## [TASK INSTRUCTIONS]
For the records that follow, please set down exactly the lines between the one holding "nose: (454, 414)" and the one holding "right back paw: (1177, 1019)", inclusive, and only those.

Segment Open

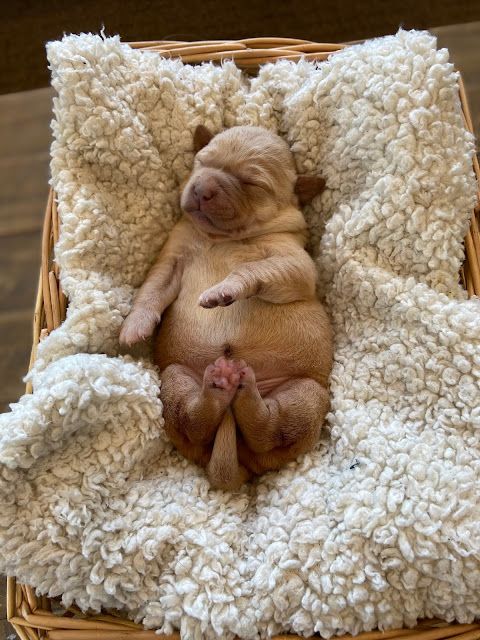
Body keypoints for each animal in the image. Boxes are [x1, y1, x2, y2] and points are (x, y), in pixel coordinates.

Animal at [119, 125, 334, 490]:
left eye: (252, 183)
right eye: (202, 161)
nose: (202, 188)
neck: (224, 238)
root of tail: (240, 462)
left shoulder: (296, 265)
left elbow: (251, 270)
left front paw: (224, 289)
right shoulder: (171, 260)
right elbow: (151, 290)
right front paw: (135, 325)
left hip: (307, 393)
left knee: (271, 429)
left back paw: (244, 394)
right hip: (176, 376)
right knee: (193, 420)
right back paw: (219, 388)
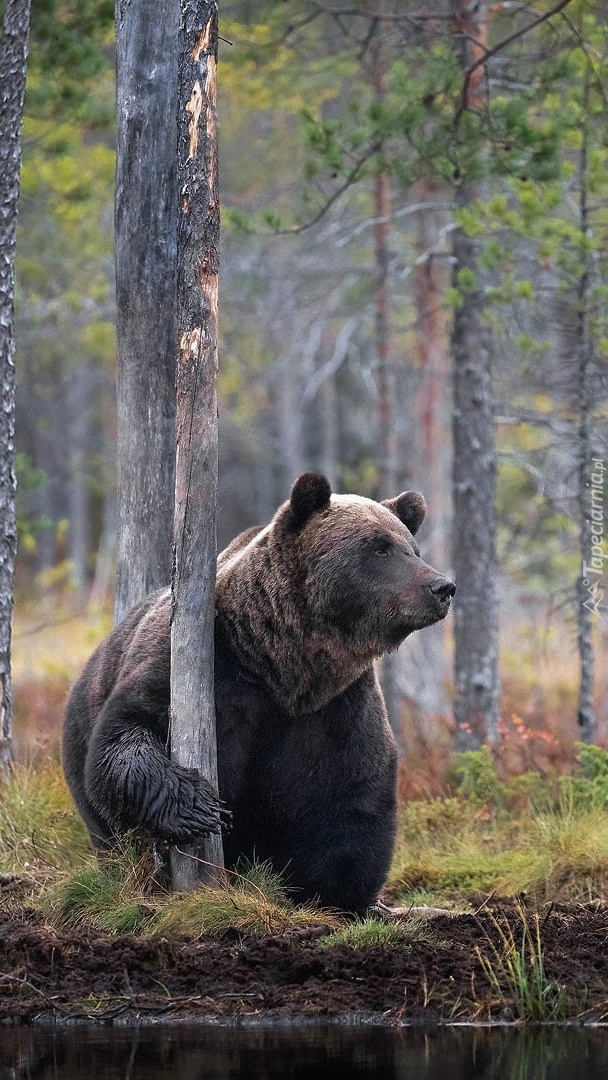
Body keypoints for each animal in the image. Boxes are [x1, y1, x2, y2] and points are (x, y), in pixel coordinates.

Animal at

Segment Closed
Segment Open

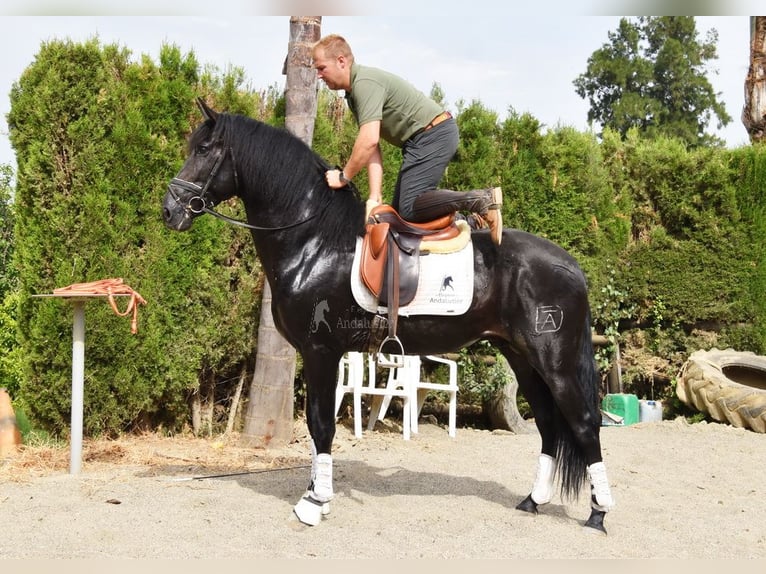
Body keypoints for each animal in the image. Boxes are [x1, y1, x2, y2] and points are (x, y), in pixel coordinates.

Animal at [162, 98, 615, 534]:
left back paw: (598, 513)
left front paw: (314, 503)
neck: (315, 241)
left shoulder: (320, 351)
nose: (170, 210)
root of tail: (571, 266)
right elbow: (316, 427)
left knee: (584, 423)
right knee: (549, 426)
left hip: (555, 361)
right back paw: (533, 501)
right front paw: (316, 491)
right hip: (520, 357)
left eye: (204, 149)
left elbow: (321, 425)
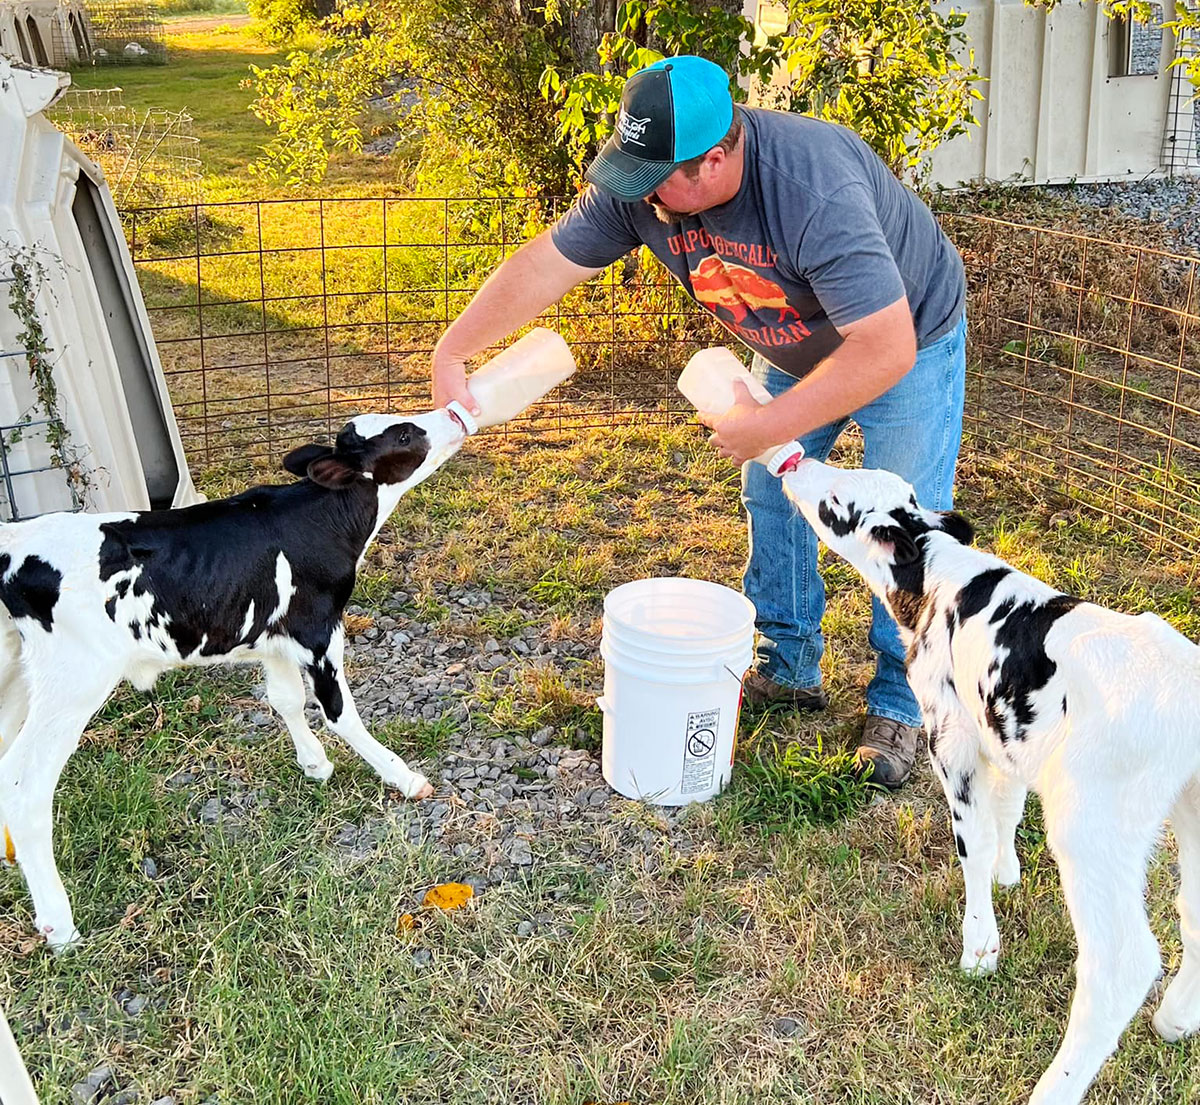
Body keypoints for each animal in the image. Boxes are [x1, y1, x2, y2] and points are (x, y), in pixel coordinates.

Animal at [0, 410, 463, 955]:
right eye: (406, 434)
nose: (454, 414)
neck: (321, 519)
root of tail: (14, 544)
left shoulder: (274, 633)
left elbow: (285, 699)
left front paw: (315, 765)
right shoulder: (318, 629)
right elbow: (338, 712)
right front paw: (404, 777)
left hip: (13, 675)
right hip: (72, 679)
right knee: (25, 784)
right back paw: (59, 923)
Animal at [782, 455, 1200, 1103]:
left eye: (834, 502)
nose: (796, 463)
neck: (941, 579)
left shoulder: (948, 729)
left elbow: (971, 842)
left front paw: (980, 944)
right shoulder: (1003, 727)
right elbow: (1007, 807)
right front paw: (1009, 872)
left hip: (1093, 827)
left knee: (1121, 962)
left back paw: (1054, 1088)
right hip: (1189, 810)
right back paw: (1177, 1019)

Segment Closed

## [RESULT OF THIS TASK]
nose: (454, 414)
neck: (321, 519)
root of tail: (14, 544)
left shoulder: (274, 633)
left elbow: (285, 699)
left front paw: (315, 765)
right shoulder: (318, 629)
right elbow: (338, 712)
right front paw: (404, 777)
left hip: (13, 675)
right hip: (72, 679)
right knee: (25, 784)
right back paw: (59, 923)
Animal at [782, 455, 1200, 1103]:
left eye: (834, 502)
nose: (796, 463)
neck: (941, 579)
left shoulder: (948, 729)
left elbow: (971, 842)
left front paw: (980, 944)
right shoulder: (1003, 727)
right elbow: (1007, 807)
right front paw: (1009, 872)
left hip: (1093, 827)
left knee: (1121, 962)
left back paw: (1054, 1088)
right hip: (1189, 810)
right back paw: (1177, 1019)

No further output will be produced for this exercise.